One of the criteria for classifying water in terms of drinking is the Schoeller classification. According to Schoeller classification in Abbas Ali Faraj Pour and Mohammad Ali springs water class (except for calcium which is bad) in all cases is in the good to acceptable range, and Abkar spring is in the category of unsuitable (for calcium) but in all other cases is in the category of good and acceptable, and the springs of Agha Seyed Javad tomb and Nazar Mahaleh (except for calcium which is drinkable in emergency situations) are in the good and acceptable category in terms of drinking. According to the Gibbs diagram, West Rasht springs are mainly located in the area where the rock process is predominant. This represents the interaction between the chemistry of the rock and the chemistry of the rainwater that has penetrated into the ground. To determine the level of pollution of water resources in terms of the presence of heavy metals, the Metal Index (MI) is used to assess the ability to drink and the Heavy Metal Pollution Index (HPI) to examine the effect of heavy elements on human health. If the values obtained for MI were less than one, the water would be drinkable; if the MI were more than one, the water would be non-drinkable and if it were equal to one, it would be at risk (Tamasi et al. 2004). According to the results, all MI springs are less than one and so drinkable. If the HPI were higher than 100, the water would be contaminated with heavy metals; if the HPI were equal to 100, the water would be at risk of heavy metal contamination; and if the HPI were less than 100, the water would not be contaminated with heavy metals. By calculating the Heavy Metal Contamination Index (HPI), none of the studied sources are contaminated with heavy metals.
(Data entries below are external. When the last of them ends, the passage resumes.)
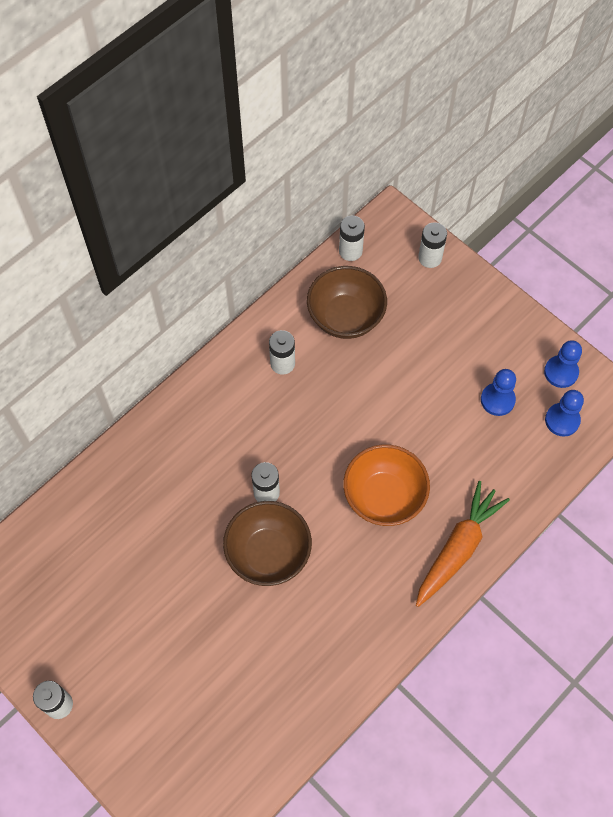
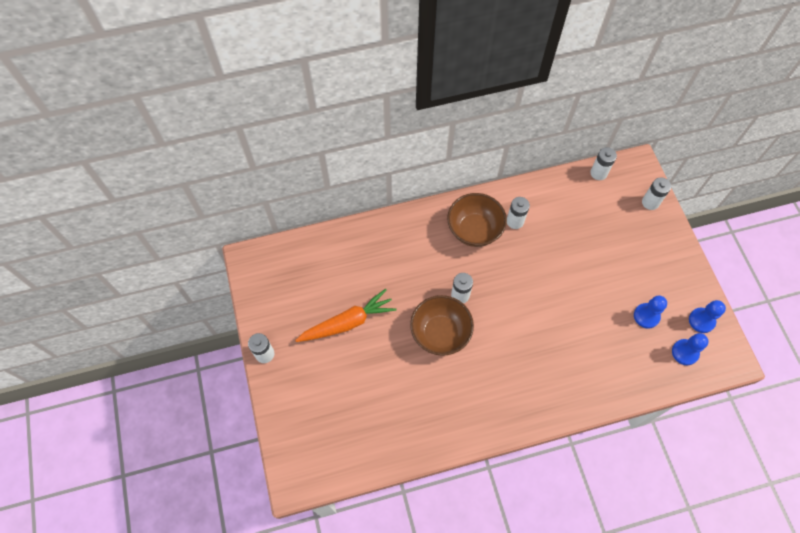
camera: 30 degrees right, 0 degrees up
(345, 317) = (572, 212): brown bowl -> brown bowl (474, 230)
(384, 497) = (534, 338): orange bowl -> none
(458, 548) = (566, 397): orange carrot -> orange carrot (347, 322)

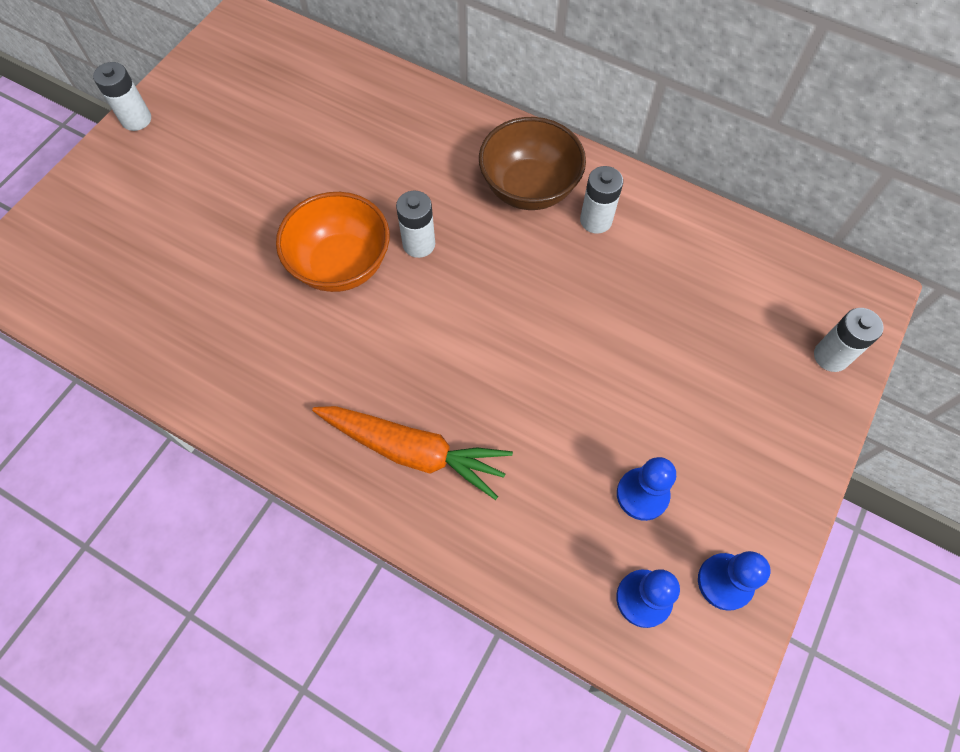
camera: 45 degrees right, 0 degrees up
(347, 322) = (256, 162): orange carrot -> orange carrot (413, 451)
(440, 333) = (341, 264): brown bowl -> orange bowl
(598, 173) = (791, 257): white battery -> none

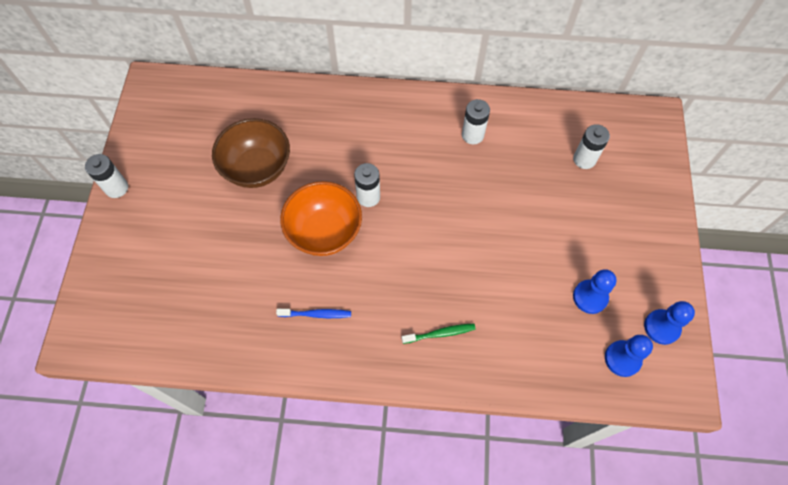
camera: 25 degrees left, 0 degrees up
(274, 359) = (316, 314): none -> blue toothbrush
(413, 451) = (440, 333): orange carrot -> green toothbrush
(529, 188) = (419, 130): brown bowl -> brown bowl (257, 168)
(831, 356) = (653, 165): white battery -> white battery (584, 159)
1- The position of hydrogeochemical data of springs in the western region of Rasht on the piper diagram indicates the presence of three different hydrogeochemical types including type (Ca-Cl), (Ca-HCO3) and type (Ca-SO4) in the studied springs.
2- According to Durov diagram, the amount of TDS in the spring of Mohammad Ali Abbast (M3) is the lowest and the spring of the tomb of Agha Seyed Javad (M4) is the highest.
3- According to the Stiff diagram, the groundwater of the region is abundant in the groups of calcium bicarbonate (and calcium sulfate and calcium chloride, respectively).
4- According to Schoeller diagram, all the studied springs are in good to acceptable range in terms of drinking (except for calcium).
5- Except for springs M1 and M5 with BOD more than 5 ppm (water purity is doubtful), other springs with BOD less than 5 ppm comply with Schoeller and 1053 standard of Iran and WHO and are pure water.
6- Except for spring M3, which is free of coliforms due to fecal coliform feces, all other four springs have fecal origin water pollution and all springs have bacteria originating from sewage and are placed in unsatisfactory water class.
7- According to Iranian standards, all springs are within the permitted range, but according to WHO, Abkar spring, except for chlorine ions, comply with other cases, and other springs comply with WHO standards and are within the permitted range.